### [Directive 1]
Copy word for word the passage of the MESA conference account that begins with the words "Unfortunately, political theater" and ends with the words "not know better?".
### [Directive 2]
Extend the MESA conference account past its final sentence.

Unfortunately, political theater took over at other sessions where Israel was discussed. Later Sunday afternoon, at a session on “Academic Freedom Trends and the Work of MESA’s Committee on Academic Freedom,” Joshua Stacher decried the fact that no Israeli university rector had denounced the highly destructive proposed government ethics policy designed to restrict faculty political speech. But rectors at Israeli universities are academic officers. It is Israeli university presidents who make public announcements, and indeed, as was widely reported both here and in Israel, the presidents had immediately and collectively condemned the draft ethics policy. Could MESA’s committee, of which Stacher is a member, actually have discussed the policy without reading press reports? Or was Stacher seeking a way to slander Israeli administrators on the assumption his audience would not know better?

There were more troubling expressions of ingrained hostility at still other MESA events. After the new feature-length documentary “1948: Creation and Catastrophe” was shown, several audience members angrily questioned the two director/producers, Andy Trimlett and Ahlam Muhtaseb, who were present for a brief group discussion. Ten years in the making, the powerful anti-Zionist film featured both Israelis and Palestinians who had military roles in the 1948 war. That self-evidently strengthened the film, but one audience member complained that “It’s a little strange to see the occupier given a voice.” Another reinforced that sentiment. Then one wanted to know why Israeli historian Benny Morris would be included in the film, given that he expressed doubts about the intentionality behind the expulsion of Palestinian Arabs. But of course Morris is Israel’s premier objective revisionist historian. Unfortunately there were some academic audience members who were offended at being presented with alternative points of view, even within a film that is explicitly pro-Palestinian and anti-Zionist.

Yet the most disturbing session I attended was Monday afternoon’s “Navigating Jewish Campus and Community Debates on Israel/Palestine in the Age of Trump,” a session featuring Liora Halperin, Benjamin Schreier, Joel Beinin, Shira Robinson, Joshua Schreier, and Sara Anne Minkin. As it happened, the session had little to do with Trump, though Ben Shreier perhaps had the current administration partly in mind when he announced that “‘anti-Israel’ is a reckless, meaningless term in our current climate.” The session overall was an occasion for a series of Jewish faculty to vent their long-term hatred of Israel Studies programs. “Israel Studies Centers,” Shira Robinson declared, “are just fronts for Israel advocacy,” an irresponsible slander against scores of Israeli Studies scholars doing serious research. “Many of us,” Halperin informed the audience, “want to be in Middle East Studies.” She added later that “I don’t like the fact that the money I have to give graduate students is called Israel Studies money.” When an Israel Studies program invites a Muslim speaker, Beinin asserted, it amounts to nothing more than “faith washing.”

This biting the hand that feeds you form of self-righteousness went a step further when two of the speakers denounced the American-Israeli Cooperative Enterprise (AICE) for funding visiting Israeli faculty at American institutions. Mitchell Bard, AICE’s Executive Director, was sitting no more than two feet away from the speakers at the same conference table. He asked whether they would be returning the personal graduate fellowship funding both had received from AICE. But, following the time-honored wisdom that even a blind pig occasionally finds an acorn, both cheerfully and unselfconsciously made it clear that giving them funding was an excellent AICE decision.

### [Data under study]
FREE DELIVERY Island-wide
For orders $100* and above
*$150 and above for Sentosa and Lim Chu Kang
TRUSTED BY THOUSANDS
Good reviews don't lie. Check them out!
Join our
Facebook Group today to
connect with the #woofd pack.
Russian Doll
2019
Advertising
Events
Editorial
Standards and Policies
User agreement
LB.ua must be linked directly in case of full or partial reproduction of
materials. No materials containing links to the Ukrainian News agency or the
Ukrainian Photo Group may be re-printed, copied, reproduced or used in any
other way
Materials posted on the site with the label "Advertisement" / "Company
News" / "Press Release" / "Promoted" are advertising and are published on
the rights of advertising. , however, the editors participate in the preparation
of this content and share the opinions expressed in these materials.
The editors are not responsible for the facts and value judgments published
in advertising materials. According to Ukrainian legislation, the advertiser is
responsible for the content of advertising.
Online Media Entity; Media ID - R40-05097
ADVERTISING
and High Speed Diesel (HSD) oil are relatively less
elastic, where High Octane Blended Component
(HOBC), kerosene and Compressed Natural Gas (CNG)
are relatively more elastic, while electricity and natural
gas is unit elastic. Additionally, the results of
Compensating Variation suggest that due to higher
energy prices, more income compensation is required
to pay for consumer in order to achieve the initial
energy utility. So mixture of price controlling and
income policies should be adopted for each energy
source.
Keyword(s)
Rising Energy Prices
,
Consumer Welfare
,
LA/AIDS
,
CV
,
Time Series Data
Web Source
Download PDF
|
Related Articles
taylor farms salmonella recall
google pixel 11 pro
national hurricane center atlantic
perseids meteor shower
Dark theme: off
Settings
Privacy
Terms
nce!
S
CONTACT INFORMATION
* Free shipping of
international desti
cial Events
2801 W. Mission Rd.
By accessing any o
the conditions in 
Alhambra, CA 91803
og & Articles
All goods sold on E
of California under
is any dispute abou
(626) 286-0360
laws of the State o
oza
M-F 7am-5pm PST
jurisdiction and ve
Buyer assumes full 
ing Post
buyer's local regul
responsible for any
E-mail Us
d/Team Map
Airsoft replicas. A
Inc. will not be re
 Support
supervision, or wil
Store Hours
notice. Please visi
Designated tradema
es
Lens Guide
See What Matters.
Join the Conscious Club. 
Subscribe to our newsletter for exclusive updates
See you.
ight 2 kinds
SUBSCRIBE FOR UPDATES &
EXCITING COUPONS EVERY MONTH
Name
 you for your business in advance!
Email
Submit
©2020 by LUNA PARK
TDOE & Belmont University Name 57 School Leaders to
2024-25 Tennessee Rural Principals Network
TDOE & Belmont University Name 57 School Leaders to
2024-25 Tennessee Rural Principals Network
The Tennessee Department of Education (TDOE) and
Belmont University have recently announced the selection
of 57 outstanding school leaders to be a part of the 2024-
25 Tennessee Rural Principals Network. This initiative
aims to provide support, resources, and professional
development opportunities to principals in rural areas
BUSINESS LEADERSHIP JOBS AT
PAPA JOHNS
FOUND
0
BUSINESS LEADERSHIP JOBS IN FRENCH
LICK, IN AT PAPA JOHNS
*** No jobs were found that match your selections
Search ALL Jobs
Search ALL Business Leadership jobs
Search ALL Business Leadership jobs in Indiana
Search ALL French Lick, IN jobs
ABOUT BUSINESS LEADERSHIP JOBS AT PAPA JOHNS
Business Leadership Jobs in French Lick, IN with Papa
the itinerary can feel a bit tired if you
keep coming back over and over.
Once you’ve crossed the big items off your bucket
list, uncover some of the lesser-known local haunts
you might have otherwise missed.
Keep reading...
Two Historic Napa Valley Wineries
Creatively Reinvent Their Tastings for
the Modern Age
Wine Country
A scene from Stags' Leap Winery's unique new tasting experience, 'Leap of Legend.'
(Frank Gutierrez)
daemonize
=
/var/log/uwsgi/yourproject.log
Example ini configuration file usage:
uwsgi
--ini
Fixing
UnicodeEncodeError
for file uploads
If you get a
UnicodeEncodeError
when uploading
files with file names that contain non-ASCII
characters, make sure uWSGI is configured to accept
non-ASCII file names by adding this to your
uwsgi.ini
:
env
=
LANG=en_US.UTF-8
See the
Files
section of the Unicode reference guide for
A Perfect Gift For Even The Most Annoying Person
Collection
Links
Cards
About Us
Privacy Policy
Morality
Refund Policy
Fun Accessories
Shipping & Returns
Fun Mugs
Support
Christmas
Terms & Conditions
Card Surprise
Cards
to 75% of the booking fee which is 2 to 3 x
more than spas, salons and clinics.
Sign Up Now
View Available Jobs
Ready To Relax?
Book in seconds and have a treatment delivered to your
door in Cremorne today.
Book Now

### [Written response 1]
Unfortunately, political theater took over at other sessions where Israel was discussed. Later Sunday afternoon, at a session on “Academic Freedom Trends and the Work of MESA’s Committee on Academic Freedom,” Joshua Stacher decried the fact that no Israeli university rector had denounced the highly destructive proposed government ethics policy designed to restrict faculty political speech. But rectors at Israeli universities are academic officers. It is Israeli university presidents who make public announcements, and indeed, as was widely reported both here and in Israel, the presidents had immediately and collectively condemned the draft ethics policy. Could MESA’s committee, of which Stacher is a member, actually have discussed the policy without reading press reports? Or was Stacher seeking a way to slander Israeli administrators on the assumption his audience would not know better?

### [Written response 2]
But many Israel Studies or Jewish Studies programs, they asserted, kowtow to Jewish donors by appointing reliably pro-Israeli faculty rather than independent, critical intellectuals like themselves. Robinson went on at length, talking about how she assigns “engaged, critical readings” to her students rather than promoting the “anti-intellectualism” of Zionist material. Thinking of themselves, she pointed out that “some want a scholar who is really serious about the Middle East,” as opposed to “someone supportive of the Israeli government.” I couldn’t help but think of my own Jewish Studies program that looked far and wide before finding an anti-Israel Hebrew language teacher.

Sara Anne Minkin presented the most detailed argument of the afternoon: The belief that “‘Jews are a family, Israel is our home’ comes with a demand that you love Israel . . . loving the nation is changing to loving the state” and it issues a “demand to couch your criticism in love.” This was an effort to delegitimize all who criticize Israeli government policy while supporting the existence of the Jewish state, the most insidious effort to cast out the enemy within I encountered at the meeting. The only valid political critique comes from comprehensive opposition to Israel; anything less is toadying.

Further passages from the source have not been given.